(Beginning of Given data)
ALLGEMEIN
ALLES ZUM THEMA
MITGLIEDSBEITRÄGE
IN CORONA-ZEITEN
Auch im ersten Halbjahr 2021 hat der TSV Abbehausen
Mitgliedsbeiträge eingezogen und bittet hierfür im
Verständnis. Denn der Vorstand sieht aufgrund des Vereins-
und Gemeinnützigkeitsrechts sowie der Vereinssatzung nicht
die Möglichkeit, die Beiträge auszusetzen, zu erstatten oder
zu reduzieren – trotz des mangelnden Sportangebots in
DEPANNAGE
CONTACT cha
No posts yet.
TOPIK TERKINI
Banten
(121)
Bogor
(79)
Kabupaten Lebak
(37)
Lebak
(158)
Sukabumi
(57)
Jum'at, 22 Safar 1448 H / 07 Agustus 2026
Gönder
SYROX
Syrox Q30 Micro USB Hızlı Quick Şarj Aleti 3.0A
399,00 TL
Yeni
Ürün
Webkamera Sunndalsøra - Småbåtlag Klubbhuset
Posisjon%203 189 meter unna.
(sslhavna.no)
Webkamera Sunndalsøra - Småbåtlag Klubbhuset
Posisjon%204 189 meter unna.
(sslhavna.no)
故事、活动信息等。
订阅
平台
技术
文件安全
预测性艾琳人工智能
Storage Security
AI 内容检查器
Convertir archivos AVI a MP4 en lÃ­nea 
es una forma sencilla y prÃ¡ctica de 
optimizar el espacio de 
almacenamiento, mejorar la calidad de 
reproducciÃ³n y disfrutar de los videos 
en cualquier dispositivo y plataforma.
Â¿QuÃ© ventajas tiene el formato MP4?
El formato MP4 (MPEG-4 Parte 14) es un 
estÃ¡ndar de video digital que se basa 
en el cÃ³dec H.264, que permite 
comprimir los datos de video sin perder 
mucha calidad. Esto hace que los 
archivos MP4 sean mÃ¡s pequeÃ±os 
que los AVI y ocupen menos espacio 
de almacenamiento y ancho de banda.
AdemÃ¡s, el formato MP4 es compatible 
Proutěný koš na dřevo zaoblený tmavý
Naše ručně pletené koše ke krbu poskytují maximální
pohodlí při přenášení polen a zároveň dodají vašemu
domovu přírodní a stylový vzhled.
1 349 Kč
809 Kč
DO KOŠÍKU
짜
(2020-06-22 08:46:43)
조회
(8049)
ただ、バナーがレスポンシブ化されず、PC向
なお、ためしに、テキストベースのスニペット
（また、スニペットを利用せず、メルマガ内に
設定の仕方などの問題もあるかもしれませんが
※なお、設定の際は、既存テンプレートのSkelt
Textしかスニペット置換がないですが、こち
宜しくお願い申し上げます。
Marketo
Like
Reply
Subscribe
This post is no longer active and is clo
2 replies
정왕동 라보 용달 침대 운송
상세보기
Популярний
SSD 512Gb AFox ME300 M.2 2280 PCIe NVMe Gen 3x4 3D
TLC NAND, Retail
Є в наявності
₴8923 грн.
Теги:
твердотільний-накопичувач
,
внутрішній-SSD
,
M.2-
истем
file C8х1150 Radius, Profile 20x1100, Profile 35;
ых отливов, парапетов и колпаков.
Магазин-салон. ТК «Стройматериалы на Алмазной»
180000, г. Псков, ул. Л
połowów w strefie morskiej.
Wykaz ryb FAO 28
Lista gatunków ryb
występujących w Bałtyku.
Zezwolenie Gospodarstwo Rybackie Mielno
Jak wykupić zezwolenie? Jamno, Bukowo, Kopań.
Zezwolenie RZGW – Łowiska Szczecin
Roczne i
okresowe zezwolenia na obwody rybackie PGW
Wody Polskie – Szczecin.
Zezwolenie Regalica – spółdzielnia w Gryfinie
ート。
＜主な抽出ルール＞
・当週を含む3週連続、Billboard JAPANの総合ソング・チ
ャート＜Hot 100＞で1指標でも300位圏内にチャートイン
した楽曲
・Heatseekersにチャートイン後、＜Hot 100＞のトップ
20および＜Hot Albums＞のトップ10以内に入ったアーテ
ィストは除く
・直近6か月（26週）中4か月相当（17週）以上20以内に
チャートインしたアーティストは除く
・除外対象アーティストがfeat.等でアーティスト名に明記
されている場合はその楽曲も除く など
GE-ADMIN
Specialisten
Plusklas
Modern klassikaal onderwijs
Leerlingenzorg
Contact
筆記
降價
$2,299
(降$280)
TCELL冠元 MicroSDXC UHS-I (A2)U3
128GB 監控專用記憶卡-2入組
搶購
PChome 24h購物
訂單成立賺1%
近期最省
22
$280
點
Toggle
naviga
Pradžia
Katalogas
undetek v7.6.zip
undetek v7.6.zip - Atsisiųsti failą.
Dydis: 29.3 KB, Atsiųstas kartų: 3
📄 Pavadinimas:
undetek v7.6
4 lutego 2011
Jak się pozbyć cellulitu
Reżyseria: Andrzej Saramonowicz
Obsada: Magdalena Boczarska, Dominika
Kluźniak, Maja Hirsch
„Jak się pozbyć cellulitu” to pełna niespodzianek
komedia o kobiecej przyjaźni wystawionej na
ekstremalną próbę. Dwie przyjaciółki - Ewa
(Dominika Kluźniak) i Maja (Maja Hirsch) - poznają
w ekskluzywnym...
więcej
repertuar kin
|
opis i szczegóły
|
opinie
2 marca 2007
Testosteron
(End of Given data)
• About this exercise
Reproduce the stretch from the start of the records through the line containing "und Gemeinnützigkeitsrechts sowie", swapping "Vorstand" for "Vereinsvorstand" and leaving all else unchanged.

• Output of the exercise
ALLGEMEIN
ALLES ZUM THEMA
MITGLIEDSBEITRÄGE
IN CORONA-ZEITEN
Auch im ersten Halbjahr 2021 hat der TSV Abbehausen
Mitgliedsbeiträge eingezogen und bittet hierfür im
Verständnis. Denn der Vereinsvorstand sieht aufgrund des Vereins-
und Gemeinnützigkeitsrechts sowie der Vereinssatzung nicht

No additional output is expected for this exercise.